Völker realizes large-scale sculptures and site-specific kinetic installations to investigate mechanical rhythm – such as wavelike animation – in prepared systems and to create a conflict between natural and unnatural phenomena. Incorporating sound and simple components such as plastic bags, computer cooling fans, and lights, his minimalistic artworks carry poetic and emotional depth, constantly changing the setting of the exhibition space.

Since 2010 the artist has been working on a series of “choreographed breathing” installations – mostly consisting of a matrix of cushions of different sizes and materials which inflate and deflate in controlled rhythms – as a development of his highly acknowledged and widely exhibited piece One Hundred and Eight.

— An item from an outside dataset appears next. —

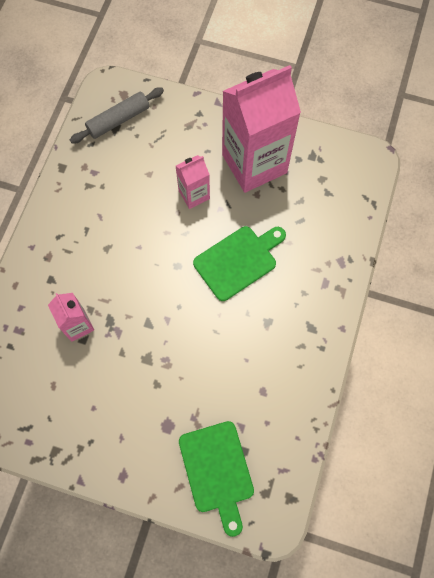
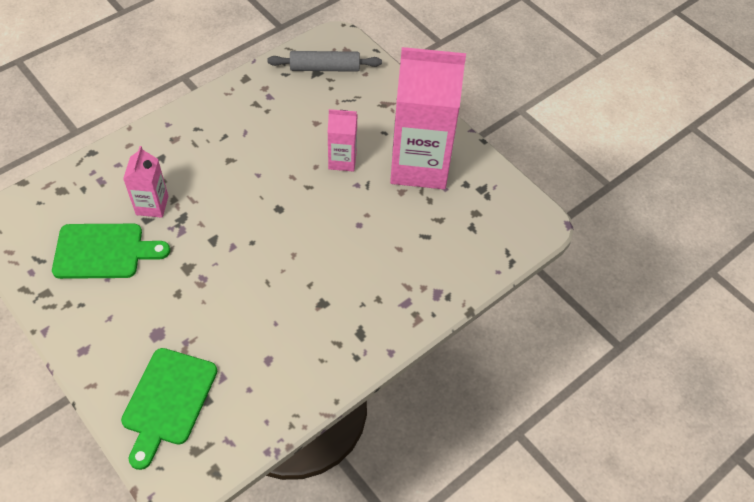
camera: 30 degrees right, 15 degrees down
green cutting board [193,226,286,301] -> green cutting board moved to [52,224,170,279]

The largest of these, made from 252 silver cushions for the exhibition Captured (2012) in collaboration with Sven Völker, was followed by further site specific commissions for the Birmingham Museum and Art Gallery, Kuandu Museum of Fine Arts in Taipei, Gewerbemuseum Wintertur, MUDAC Lausanne, Kunstmuseum Celle, and the OÖ Kulturquartier, Linz. Recent works include Nineteen (2015), the artist’s largest installation to date, consisting of 19 enormous golden cushions of mylar foil hanging from the ceiling, in the temporary art pavilion M0Bi in Groningen (The Netherlands); and Fountains (2012), his first public interactive artwork which has remained as part of the permanent collection of Xixi Wetland Park in Hangzhou, China.